Tekst ter analyse>
+-------+

De computerstem vertelt dat we in Deinum zijn aangekomen.
" Een aanrijding, maar volgens mij denken we allen het zelfde" zeg ik tegen een oudere mevrouw en een kalende meneer van zo’n 35 tegenover me. De oma knikt en de meneer kijkt me indringend aan. We zitten hutje mutje en een andere meneer (netjes gekleed en met bril) knikt me ook toe.
"Ik bedoel, dat er vast iemand voor de trein is gaan staan. Het overkomt me namelijk al voor de tweede keer in deze maand. De vraag is: Wat kunnen we hier aan doen?" vervolg ik mijn openlijke gedachten."Tja", zegt de kalende meneer met ogen die me recht aankijken. "In principe kun je er niets aan doen. Als ze willen, dan zijn ze niet te stoppen." "Nee", zeg ik. "Ik heb het een aantal keer van dichtbij meegemaakt".
Deze vroege trein begint richting het oosten te rijden en ik merk dat er een gesprekje ontstaat.

+-------+

Gegeven lijst>
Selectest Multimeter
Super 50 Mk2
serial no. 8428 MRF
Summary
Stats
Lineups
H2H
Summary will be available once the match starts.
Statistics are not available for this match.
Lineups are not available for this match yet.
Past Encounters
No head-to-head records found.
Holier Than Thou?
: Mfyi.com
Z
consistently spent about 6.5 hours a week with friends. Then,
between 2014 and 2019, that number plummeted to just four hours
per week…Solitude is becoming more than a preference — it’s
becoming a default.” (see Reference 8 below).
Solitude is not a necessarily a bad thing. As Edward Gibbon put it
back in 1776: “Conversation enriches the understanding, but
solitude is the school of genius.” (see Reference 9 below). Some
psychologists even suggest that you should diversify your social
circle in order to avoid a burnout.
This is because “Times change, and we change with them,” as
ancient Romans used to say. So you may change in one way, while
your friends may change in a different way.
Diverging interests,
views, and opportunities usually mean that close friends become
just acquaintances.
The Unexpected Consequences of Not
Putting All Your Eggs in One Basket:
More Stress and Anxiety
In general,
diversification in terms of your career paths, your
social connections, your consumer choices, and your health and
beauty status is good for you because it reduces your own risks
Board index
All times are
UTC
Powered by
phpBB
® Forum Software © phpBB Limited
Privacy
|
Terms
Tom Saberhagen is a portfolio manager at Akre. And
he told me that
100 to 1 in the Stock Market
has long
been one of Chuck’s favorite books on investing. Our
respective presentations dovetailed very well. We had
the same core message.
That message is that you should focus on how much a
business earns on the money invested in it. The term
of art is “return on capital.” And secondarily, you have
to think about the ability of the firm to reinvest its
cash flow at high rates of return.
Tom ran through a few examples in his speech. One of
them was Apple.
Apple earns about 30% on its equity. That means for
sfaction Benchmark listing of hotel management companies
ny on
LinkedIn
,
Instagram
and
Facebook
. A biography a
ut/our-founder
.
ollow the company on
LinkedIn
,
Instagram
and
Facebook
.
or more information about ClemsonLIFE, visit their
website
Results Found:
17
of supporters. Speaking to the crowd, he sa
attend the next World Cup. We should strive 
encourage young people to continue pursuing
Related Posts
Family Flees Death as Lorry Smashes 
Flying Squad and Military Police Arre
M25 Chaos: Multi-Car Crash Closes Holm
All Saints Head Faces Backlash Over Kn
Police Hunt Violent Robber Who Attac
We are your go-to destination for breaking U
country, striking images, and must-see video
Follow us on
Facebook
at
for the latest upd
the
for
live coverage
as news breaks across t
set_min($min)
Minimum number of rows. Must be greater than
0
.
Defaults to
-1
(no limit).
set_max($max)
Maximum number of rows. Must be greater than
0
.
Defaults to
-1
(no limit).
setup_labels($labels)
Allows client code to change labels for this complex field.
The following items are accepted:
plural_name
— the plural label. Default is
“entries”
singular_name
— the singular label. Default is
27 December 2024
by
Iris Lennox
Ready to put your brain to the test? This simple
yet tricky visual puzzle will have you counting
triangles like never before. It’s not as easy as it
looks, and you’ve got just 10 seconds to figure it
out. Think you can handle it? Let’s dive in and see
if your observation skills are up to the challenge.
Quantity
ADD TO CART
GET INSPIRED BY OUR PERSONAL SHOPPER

+-------+

Opdrachten>
• A. De ik-figuur in de tekst over de treinreis maakt iets mee. Voor de hoeveelste keer deze maand is dat?
• B. Zet de tekst over de treinreis voort na de laatste zin.

Antwoorden>
• A. Voor de tweede keer deze maand.

• B.
"Het is wel naar voor de mensen die er mee te maken hebben. En dan niet alleen ons," verontschuldig ik me, "ook de machinist, de politie die de plek moeten bezoeken en niet te vergeten die gene die het moeten opruimen."
De meneer met de bril knikt me heftig toe. De kalende meneer wil wat gaan zeggen.
"Het is een goede vraag. Het ook onze eigen schuld. Deze maatschappij vraagt veel van de burger. Er zijn veel prikkels".
Ah, ik begrijp dat deze kerel hier ervaring mee heeft, hij komt namelijk erg gevoelig op me over. De oudere mevrouw recht tegenover luistert en denkt mee en knikt ook, maar zal wel weinig toe te voegen hebben en houdt wijzelijk haar mond.
"Zou er een toename zijn? Ik bedoel we suggereren dat het een suicidaal ongeluk is, en dat is van alle tijden. Maar met betrekking tot de laatste jaren?""Ja, dat ik denk ik wel" zegt de jongere man wel overwogen.
Tot Apeldoorn vertelt deze ex-psychiatrisch patixebnt kort over zijn opname, de medicijnen, zijn hoog gevoeligheid en de wurggreep die je vast houdt en waaruit maar weinig mensen kunnen ontsnappen.
Hij is vrij en bevindt zich in een opwaartse spiraal. Dat zie ik er ook van af. "Het is een cadeautje, dat ik dit hebben mogen mee maken".
Een aantal reizigers, ik vermoed studenten, kijken eventjes om.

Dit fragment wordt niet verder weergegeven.